Blazers rock social science


Feb. 27, 2004, midnight | By Erica Hartmann | 20 years, 1 month ago

Two seniors make top five at Maryland Junior Science and Humanities Symposium


Two seniors presented prize-winning papers at the Maryland Junior Science and Humanities Symposium (JSHS) sponsored by the University of Maryland Feb. 22 to the 24. They will attend the National JSHS April 28 to May 2 in Baltimore, all expenses paid.

In total, 24 of the 40 presenting students at the JSHS were Blair students. Magnet seniors Elliott Wolf and Abhi Nargundkar placed second and fourth, respectively, for their work.

Wolf was awarded $1,000 and will give a 15-minute presentation at the National Symposium. His paper, "The Use of Racial Profiling by the Maryland State Police in Drug Interdiction from 1995-2002," is based on the data collected over an eight-year period from the Maryland State Police (MSP). Wolf provided a complete analysis of the data that the American Civil Liberties Union (ACLU) needed to support the current lawsuit against the MSP filed by the National Association for the Advancement of Colored People (NAACP). "All the [existing] analyses weren't very detailed, and I didn't think they proved anything," he said, adding that the previous reports were "not mathematically justified" and sounded like "liberal ranting."

Wolf's report, according to JSHS, is mathematically sound. He found a significant bias based on the numbers. He said he statistically proved that "Maryland State Police have a greater propensity to search minorities, and that propensity seems to be solely based on race. Many of the excess minority searches were unjustified."
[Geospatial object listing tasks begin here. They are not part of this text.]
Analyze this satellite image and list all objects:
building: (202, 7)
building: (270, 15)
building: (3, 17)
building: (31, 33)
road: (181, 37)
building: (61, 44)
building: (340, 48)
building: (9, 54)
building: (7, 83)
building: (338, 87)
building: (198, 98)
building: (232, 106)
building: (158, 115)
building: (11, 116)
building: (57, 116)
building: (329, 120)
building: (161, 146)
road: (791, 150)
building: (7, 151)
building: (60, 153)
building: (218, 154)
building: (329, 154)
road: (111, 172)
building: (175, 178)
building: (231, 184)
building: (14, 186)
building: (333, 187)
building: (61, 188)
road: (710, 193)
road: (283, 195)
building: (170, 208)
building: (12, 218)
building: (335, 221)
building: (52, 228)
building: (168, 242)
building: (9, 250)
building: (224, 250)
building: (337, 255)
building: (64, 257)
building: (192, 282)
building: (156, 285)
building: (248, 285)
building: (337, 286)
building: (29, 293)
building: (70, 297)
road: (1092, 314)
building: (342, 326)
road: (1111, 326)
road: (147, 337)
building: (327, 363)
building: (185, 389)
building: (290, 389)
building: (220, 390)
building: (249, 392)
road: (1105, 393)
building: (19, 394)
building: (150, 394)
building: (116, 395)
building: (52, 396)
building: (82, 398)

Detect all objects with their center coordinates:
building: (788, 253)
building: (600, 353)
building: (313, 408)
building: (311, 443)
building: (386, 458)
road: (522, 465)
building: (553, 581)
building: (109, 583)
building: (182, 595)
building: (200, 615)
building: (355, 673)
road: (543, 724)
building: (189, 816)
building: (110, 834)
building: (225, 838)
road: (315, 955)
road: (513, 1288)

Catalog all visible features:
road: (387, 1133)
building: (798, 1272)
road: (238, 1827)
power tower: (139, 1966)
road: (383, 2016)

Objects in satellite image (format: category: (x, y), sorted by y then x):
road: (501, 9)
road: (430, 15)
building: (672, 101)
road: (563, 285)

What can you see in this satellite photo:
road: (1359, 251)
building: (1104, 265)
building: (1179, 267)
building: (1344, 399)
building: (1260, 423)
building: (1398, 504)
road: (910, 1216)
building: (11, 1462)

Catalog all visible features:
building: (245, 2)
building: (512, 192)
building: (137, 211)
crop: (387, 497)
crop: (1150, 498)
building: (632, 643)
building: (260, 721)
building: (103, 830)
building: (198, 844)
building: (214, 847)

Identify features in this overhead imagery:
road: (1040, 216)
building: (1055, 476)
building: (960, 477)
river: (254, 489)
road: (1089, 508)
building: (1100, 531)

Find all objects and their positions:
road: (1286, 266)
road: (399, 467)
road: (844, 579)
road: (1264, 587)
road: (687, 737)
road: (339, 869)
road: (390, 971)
Lawyers Debbie Jeon of the ACLU of Maryland and William Mertens of the NAACP mentored Wolf, who wrote the report for his Magnet senior research project.

Nargundkar also wrote his paper, "Searching for the Missing Labor Force in the Current Labor Slump," as his senior research project. He won $500. By analyzing trends in unemployment to population ratios and the labor force participation rate, he estimated that two million people were unaccounted for in the June 2003 unemployment rate. Those people, comprising about 1.4 percent of the population, dropped out of the work force and then become "discouraged" and stopped looking for a job. Because you must be looking for a job to be classified as unemployed in the United States, these people are "missing"; they simply disappear from statistics.

His report is the first to break those missing people down into the demographics of race, gender and age. Most of them are white, women or young according to Nargundkar; minorities and especially senior citizens were mostly unaffected by the latest economic recession.

Nargundkar worked with Drs. Lawrence Mishel and Jared Bernstein at the Economic Policy Institute in DC over the summer and fall of 2003.